The 2006 report prepared by Democratic staff of the Committee on Transportation & Infrastructure emphasizes that the "Clean Water Authority Restoration Act [a 2005 bill that is substantially similar to the current legislation] restores Clean Water Act authority - it does not expand that authority."

Yet the document - titled "Waives, Loopholes, & Rollbacks: The Republican Contract on Clean Water" - also discusses nonpoint source pollution and makes a strong argument in favor of addressing the problem: "Over the past 30 years, the modern Clean Water Act has made great advances in improving the quality of U.S. waters and controlling various sources of pollution, with one large exception - nonpoint sources - the unfinished agenda of the Clean Water Act. "

Still, proponents of the bill claim that nonpoint source pollution is not part of the Clean Water Restoration Act. A position paper from seven environmental groups, including the Sierra Club, the National Resources Defense Council, Audubon, and American Rivers, says: "The legislation would restore the regulatory status quo prior to the SWANCC and Rapanos rulings; it does not create 'new' Clean Water Act requirements."

Leavitt explained that the phrase "activities affecting these waters" simply refers to point-source/discharge activities already covered by the Clean Water Act; the bill would only change a definition, and it certainly doesn't provide any regulatory framework for nonpoint source pollution.

"What the Clean Water Act does is it requires people to get a permit if you are going to discharge into a waterway," she said, "and it requires people or businesses to get a permit if they're going to do dredge and fill activities ... . Those are the sort of 'activities'" the Clean Water Restoration Act would impact, she said. "All that the bill does is get us back to where we were prior to the 2001 Supreme Court case."

Christina Mulka, a spokesperson for Durbin, echoed that the goal of the bill is only to return the Clean Water Act to its pre-2001 authority. She added that the senator was familiar with the objections of land-rights advocates and that "you can't subject property owners to unnecessary regulation like that."

Nicole Buseman, Braley's press secretary, outlined his reasons for supporting the bill via e-mail but did not answer two questions related to concerns from the land-rights camp. "At last report, nearly one in 10 Iowans receive poor-quality drinking water, and over 25 percent of Iowa's rivers and lakes are impaired for fishing and hunting," she wrote. "Congressman Braley is working to ensure that all Iowans have access to safe drinking water and clean water for hunting and fishing, and the Clean Water Restoration Act works towards these goals."

Leavitt noted that comments on the bill have been submitted, and that amendments might clear up any confusion about the legislation's scope.

Parmeter said he'd like to see Congress do nothing, preferring to see what the next presidential administration does from a rules and enforcement perspective. "I just don't think that bill is fixable as it is," he said.

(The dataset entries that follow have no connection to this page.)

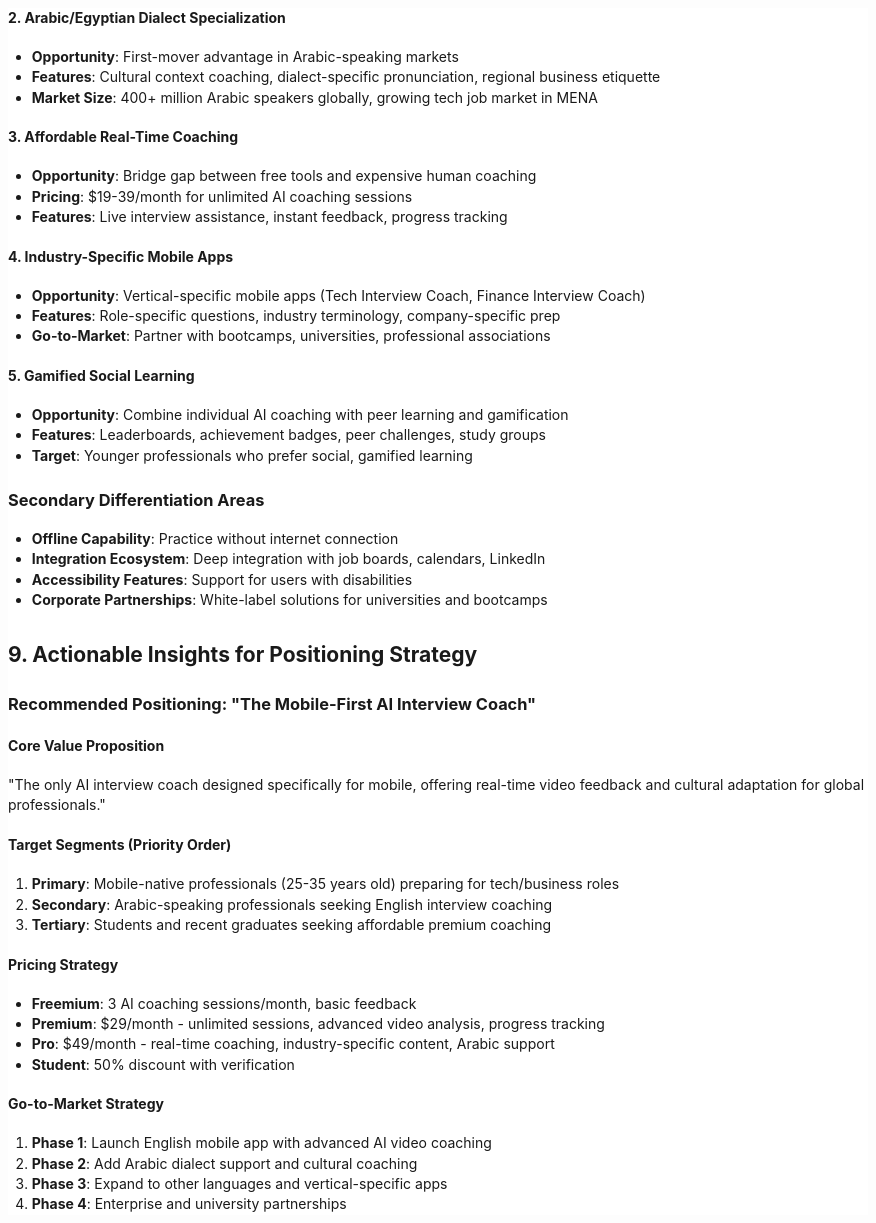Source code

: #### 2. Arabic/Egyptian Dialect Specialization
- **Opportunity**: First-mover advantage in Arabic-speaking markets
- **Features**: Cultural context coaching, dialect-specific pronunciation, regional business etiquette
- **Market Size**: 400+ million Arabic speakers globally, growing tech job market in MENA

#### 3. Affordable Real-Time Coaching
- **Opportunity**: Bridge gap between free tools and expensive human coaching
- **Pricing**: $19-39/month for unlimited AI coaching sessions
- **Features**: Live interview assistance, instant feedback, progress tracking

#### 4. Industry-Specific Mobile Apps
- **Opportunity**: Vertical-specific mobile apps (Tech Interview Coach, Finance Interview Coach)
- **Features**: Role-specific questions, industry terminology, company-specific prep
- **Go-to-Market**: Partner with bootcamps, universities, professional associations

#### 5. Gamified Social Learning
- **Opportunity**: Combine individual AI coaching with peer learning and gamification
- **Features**: Leaderboards, achievement badges, peer challenges, study groups
- **Target**: Younger professionals who prefer social, gamified learning

### Secondary Differentiation Areas
- **Offline Capability**: Practice without internet connection
- **Integration Ecosystem**: Deep integration with job boards, calendars, LinkedIn
- **Accessibility Features**: Support for users with disabilities
- **Corporate Partnerships**: White-label solutions for universities and bootcamps

## 9. Actionable Insights for Positioning Strategy

### Recommended Positioning: "The Mobile-First AI Interview Coach"

#### Core Value Proposition
"The only AI interview coach designed specifically for mobile, offering real-time video feedback and cultural adaptation for global professionals."

#### Target Segments (Priority Order)
1. **Primary**: Mobile-native professionals (25-35 years old) preparing for tech/business roles
2. **Secondary**: Arabic-speaking professionals seeking English interview coaching
3. **Tertiary**: Students and recent graduates seeking affordable premium coaching

#### Pricing Strategy
- **Freemium**: 3 AI coaching sessions/month, basic feedback
- **Premium**: $29/month - unlimited sessions, advanced video analysis, progress tracking
- **Pro**: $49/month - real-time coaching, industry-specific content, Arabic support
- **Student**: 50% discount with verification

#### Go-to-Market Strategy
1. **Phase 1**: Launch English mobile app with advanced AI video coaching
2. **Phase 2**: Add Arabic dialect support and cultural coaching
3. **Phase 3**: Expand to other languages and vertical-specific apps
4. **Phase 4**: Enterprise and university partnerships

But he admitted that Congress will one day revisit the issue, and he added that he personally supports a watershed approach - but one that is not dictated by the federal government.

"Ultimately, there's going to be an amendment to the Clean Water Act," he said.

The issue is whether it merely restores what was taken or becomes something bigger than that law's architects ever envisioned more than 30 years ago.